# [WORK TASK]
Copy out every line of the records below word for word, keeping each line's original order, spelling, and punctuation.

(TASK INPUT Opens)

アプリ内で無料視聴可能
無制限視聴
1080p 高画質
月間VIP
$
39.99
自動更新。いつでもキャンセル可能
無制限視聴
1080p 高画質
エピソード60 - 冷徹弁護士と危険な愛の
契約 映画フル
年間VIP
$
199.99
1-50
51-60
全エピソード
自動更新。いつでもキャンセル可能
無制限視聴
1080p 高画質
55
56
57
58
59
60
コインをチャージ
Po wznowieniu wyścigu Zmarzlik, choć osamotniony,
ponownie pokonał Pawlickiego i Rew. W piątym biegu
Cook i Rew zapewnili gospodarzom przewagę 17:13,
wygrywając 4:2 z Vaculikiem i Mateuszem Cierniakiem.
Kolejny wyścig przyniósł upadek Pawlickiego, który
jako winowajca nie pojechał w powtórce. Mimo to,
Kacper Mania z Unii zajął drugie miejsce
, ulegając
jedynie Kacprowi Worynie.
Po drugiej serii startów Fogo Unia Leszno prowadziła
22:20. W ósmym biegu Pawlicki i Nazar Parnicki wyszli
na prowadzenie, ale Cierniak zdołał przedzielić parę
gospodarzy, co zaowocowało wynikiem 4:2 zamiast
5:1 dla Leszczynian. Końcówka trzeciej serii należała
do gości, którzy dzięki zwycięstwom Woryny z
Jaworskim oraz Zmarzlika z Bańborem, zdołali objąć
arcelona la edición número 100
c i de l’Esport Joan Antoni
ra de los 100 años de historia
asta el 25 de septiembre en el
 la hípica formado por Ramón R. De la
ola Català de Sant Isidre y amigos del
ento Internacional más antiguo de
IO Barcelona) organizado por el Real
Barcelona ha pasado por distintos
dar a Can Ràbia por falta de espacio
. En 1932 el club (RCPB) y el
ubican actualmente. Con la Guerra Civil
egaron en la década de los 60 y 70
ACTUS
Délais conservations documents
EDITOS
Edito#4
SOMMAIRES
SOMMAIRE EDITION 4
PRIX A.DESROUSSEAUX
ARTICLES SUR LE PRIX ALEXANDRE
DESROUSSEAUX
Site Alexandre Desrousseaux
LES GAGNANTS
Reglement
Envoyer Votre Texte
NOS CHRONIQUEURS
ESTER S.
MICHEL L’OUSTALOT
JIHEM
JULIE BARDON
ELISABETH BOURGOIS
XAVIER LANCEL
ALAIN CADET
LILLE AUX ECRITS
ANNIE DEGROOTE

(TASK INPUT Closes)

# [SOLUTION BELOW]
アプリ内で無料視聴可能
無制限視聴
1080p 高画質
月間VIP
$
39.99
自動更新。いつでもキャンセル可能
無制限視聴
1080p 高画質
エピソード60 - 冷徹弁護士と危険な愛の
契約 映画フル
年間VIP
$
199.99
1-50
51-60
全エピソード
自動更新。いつでもキャンセル可能
無制限視聴
1080p 高画質
55
56
57
58
59
60
コインをチャージ
Po wznowieniu wyścigu Zmarzlik, choć osamotniony,
ponownie pokonał Pawlickiego i Rew. W piątym biegu
Cook i Rew zapewnili gospodarzom przewagę 17:13,
wygrywając 4:2 z Vaculikiem i Mateuszem Cierniakiem.
Kolejny wyścig przyniósł upadek Pawlickiego, który
jako winowajca nie pojechał w powtórce. Mimo to,
Kacper Mania z Unii zajął drugie miejsce
, ulegając
jedynie Kacprowi Worynie.
Po drugiej serii startów Fogo Unia Leszno prowadziła
22:20. W ósmym biegu Pawlicki i Nazar Parnicki wyszli
na prowadzenie, ale Cierniak zdołał przedzielić parę
gospodarzy, co zaowocowało wynikiem 4:2 zamiast
5:1 dla Leszczynian. Końcówka trzeciej serii należała
do gości, którzy dzięki zwycięstwom Woryny z
Jaworskim oraz Zmarzlika z Bańborem, zdołali objąć
arcelona la edición número 100
c i de l’Esport Joan Antoni
ra de los 100 años de historia
asta el 25 de septiembre en el
 la hípica formado por Ramón R. De la
ola Català de Sant Isidre y amigos del
ento Internacional más antiguo de
IO Barcelona) organizado por el Real
Barcelona ha pasado por distintos
dar a Can Ràbia por falta de espacio
. En 1932 el club (RCPB) y el
ubican actualmente. Con la Guerra Civil
egaron en la década de los 60 y 70
ACTUS
Délais conservations documents
EDITOS
Edito#4
SOMMAIRES
SOMMAIRE EDITION 4
PRIX A.DESROUSSEAUX
ARTICLES SUR LE PRIX ALEXANDRE
DESROUSSEAUX
Site Alexandre Desrousseaux
LES GAGNANTS
Reglement
Envoyer Votre Texte
NOS CHRONIQUEURS
ESTER S.
MICHEL L’OUSTALOT
JIHEM
JULIE BARDON
ELISABETH BOURGOIS
XAVIER LANCEL
ALAIN CADET
LILLE AUX ECRITS
ANNIE DEGROOTE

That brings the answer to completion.